* **What needs to be done**
Report every line of the records that contains the word "café".

* **The data**
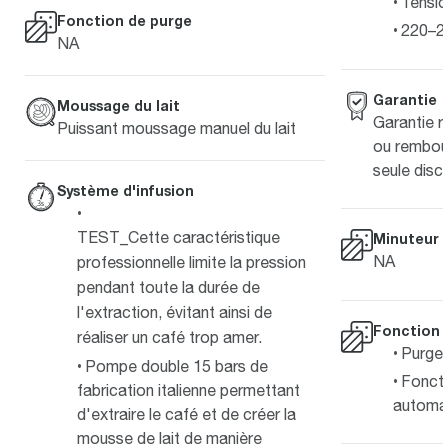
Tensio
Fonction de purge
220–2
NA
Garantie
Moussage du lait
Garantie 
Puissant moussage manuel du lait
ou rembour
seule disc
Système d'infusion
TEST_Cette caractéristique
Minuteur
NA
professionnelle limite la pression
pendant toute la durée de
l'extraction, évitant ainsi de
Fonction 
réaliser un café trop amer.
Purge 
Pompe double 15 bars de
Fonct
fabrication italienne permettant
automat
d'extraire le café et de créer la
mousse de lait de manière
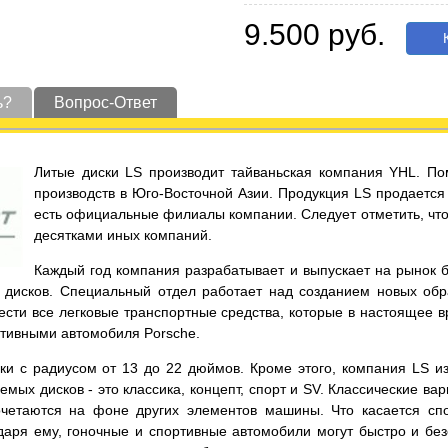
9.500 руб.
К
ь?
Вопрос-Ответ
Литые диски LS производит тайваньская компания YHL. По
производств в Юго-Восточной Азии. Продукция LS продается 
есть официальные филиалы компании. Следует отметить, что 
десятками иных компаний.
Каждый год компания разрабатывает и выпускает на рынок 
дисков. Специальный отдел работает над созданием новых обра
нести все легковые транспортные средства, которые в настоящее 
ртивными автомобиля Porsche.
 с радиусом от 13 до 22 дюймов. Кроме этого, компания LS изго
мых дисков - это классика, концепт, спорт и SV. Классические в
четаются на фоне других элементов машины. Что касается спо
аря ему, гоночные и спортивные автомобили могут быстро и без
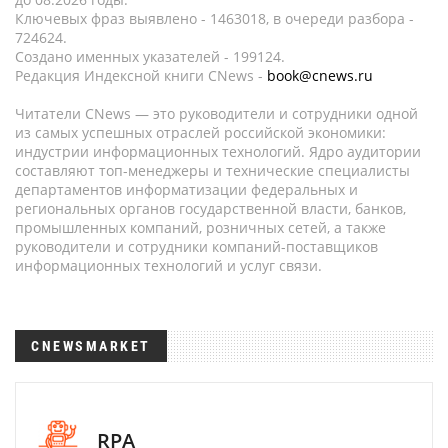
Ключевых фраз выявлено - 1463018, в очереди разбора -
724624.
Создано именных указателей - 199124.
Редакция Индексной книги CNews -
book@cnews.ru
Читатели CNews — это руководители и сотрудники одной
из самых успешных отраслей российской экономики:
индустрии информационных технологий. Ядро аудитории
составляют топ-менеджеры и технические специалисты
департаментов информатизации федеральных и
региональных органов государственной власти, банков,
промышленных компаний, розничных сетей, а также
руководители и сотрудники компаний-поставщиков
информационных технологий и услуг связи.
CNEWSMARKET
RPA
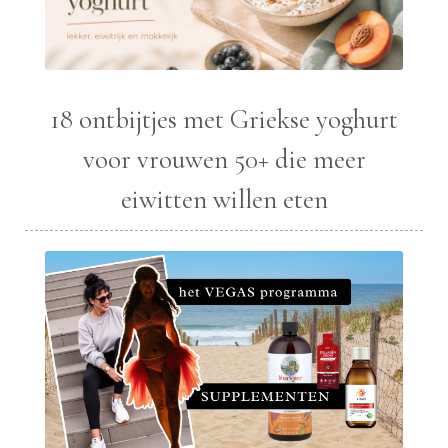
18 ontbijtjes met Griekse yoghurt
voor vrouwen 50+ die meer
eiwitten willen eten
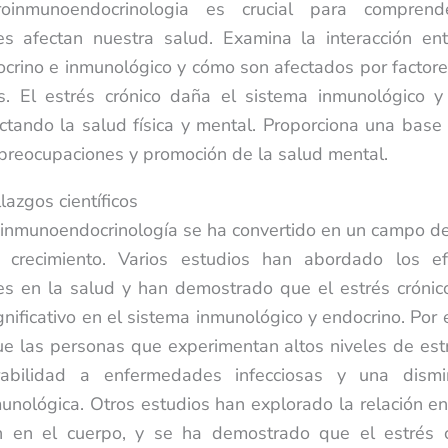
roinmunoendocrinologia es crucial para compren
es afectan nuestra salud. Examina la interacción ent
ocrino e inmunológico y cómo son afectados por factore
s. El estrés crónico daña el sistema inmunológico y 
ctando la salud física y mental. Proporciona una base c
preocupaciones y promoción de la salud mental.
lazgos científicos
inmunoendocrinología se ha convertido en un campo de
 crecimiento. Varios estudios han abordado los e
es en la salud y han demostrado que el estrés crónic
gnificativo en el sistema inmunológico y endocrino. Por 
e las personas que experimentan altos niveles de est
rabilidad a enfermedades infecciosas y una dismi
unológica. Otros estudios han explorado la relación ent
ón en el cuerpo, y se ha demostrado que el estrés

* **Answer section**
réaliser un café trop amer.
d'extraire le café et de créer la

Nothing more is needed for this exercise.